08/10/2020 | Yazar: Yıldız Tar

Kaos GL’nin 2013’ten 2019’a homofobi ve transfobi temelli nefret suçları raporlarını incelemeye ne dersiniz?

2013’ten bugüne homofobi ve transfobi temelli nefret suçları Kaos GL - LGBTİ+ Haber Portalı

Kaos GL Derneği’nin internet sitesi kaosgldernegi.org yenilendi. Yeni internet sitesinde derneğin tüm yayınları E-Kütüphane bölümünde yer alıyor. Yayınlar türüne ve ilgili programa göre tasnif edildi.

Dernek sitesinin yenilenmesinin ardından Kaos GL’nin yayınlarından seçkileri KaosGL.org okurlarıyla paylaşıyoruz.

Bugün nefret suçları raporlarındayız. Kaos GL 2013 yılından beri Avrupa Güvenlik ve İşbirliği Teşkilatı standartlarında nefret suçları araştırması yapıyor.

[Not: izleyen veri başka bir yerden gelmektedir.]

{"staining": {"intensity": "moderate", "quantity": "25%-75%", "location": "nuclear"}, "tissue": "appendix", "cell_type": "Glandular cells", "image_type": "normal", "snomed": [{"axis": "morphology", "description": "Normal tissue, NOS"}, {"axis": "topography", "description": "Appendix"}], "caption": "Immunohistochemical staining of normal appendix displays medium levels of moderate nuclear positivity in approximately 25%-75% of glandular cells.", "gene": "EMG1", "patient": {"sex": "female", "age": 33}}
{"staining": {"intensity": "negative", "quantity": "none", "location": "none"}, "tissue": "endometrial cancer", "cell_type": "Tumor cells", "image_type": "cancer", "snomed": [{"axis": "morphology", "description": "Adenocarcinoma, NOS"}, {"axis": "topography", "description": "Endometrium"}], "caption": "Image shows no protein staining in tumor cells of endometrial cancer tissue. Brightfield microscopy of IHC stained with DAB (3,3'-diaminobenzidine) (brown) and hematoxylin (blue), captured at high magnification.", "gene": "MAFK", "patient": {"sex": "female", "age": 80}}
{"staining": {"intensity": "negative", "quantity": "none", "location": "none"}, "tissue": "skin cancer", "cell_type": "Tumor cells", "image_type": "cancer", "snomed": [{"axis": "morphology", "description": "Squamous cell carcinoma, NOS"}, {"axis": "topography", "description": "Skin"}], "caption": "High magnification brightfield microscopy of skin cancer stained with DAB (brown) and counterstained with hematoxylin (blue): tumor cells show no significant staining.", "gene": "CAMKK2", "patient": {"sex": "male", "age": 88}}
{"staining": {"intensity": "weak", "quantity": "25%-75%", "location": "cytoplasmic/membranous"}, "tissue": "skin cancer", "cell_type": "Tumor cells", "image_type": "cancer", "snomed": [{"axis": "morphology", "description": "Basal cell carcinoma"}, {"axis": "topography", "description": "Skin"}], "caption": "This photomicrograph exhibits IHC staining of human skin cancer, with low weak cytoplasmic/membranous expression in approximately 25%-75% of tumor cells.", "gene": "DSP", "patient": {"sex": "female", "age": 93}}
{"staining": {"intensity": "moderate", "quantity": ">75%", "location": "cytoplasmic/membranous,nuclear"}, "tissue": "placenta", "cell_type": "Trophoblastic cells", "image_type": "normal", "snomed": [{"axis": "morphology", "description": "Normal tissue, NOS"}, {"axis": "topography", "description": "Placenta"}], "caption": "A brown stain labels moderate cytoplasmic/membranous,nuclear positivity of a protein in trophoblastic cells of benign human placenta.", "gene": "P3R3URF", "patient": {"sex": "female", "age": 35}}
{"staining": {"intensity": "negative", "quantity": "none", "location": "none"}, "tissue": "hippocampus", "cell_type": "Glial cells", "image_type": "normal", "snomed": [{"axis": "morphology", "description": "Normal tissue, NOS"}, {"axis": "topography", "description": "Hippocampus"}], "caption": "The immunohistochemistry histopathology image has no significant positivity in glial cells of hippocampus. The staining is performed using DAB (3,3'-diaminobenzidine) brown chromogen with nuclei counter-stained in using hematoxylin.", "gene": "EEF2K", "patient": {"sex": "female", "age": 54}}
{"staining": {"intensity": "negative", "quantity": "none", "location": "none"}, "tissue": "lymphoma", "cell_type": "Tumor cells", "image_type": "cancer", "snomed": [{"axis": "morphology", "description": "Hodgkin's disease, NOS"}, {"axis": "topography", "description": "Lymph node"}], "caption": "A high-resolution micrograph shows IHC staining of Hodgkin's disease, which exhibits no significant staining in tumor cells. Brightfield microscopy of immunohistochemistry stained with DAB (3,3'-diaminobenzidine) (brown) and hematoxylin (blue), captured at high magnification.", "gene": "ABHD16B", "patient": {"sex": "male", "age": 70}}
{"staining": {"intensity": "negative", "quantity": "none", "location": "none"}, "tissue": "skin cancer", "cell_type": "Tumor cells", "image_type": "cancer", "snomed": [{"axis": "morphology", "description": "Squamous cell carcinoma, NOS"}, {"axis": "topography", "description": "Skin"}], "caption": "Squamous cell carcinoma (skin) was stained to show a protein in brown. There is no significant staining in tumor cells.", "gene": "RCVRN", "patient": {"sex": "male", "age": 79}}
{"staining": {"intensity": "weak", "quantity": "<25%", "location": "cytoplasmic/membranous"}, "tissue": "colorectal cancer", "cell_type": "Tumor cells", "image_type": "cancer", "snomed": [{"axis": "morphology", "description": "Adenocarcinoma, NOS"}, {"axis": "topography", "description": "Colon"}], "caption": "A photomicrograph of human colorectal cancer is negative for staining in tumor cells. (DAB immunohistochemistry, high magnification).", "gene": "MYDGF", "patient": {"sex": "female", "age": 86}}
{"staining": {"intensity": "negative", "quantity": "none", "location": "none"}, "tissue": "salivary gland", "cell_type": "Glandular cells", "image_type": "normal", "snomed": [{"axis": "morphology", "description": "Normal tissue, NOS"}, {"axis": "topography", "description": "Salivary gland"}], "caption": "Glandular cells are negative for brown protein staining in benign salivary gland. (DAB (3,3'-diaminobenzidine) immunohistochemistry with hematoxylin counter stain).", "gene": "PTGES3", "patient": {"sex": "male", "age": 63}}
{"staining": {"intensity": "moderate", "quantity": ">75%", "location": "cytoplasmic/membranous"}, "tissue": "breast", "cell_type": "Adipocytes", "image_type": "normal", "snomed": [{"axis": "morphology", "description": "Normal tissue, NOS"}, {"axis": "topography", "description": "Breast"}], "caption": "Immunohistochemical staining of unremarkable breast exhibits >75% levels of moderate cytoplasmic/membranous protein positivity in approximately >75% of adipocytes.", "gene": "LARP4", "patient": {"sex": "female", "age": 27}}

Araştırma sonuçlarını senelik raporlar halinde yayınlıyor.

Zaman tünelinde bir yolculuğa hazır mısınız?

2013: Cinsel yönelim veya cinsiyet kimliği temelli nefret suçları tanınmıyor

Kaos GL Derneği, homofobi ve transfobi temelli nefret suçları kaydedilmediği, yasa ve mevzuatta tanınmadığı için nefret suçlarının boyutlarını ortaya koymak amacıyla 2013 yılında bir araştırmaya başladı. Türkiye’de alandaki tek araştırma olan bu çalışma hâlâ senelik olarak devam ediyor.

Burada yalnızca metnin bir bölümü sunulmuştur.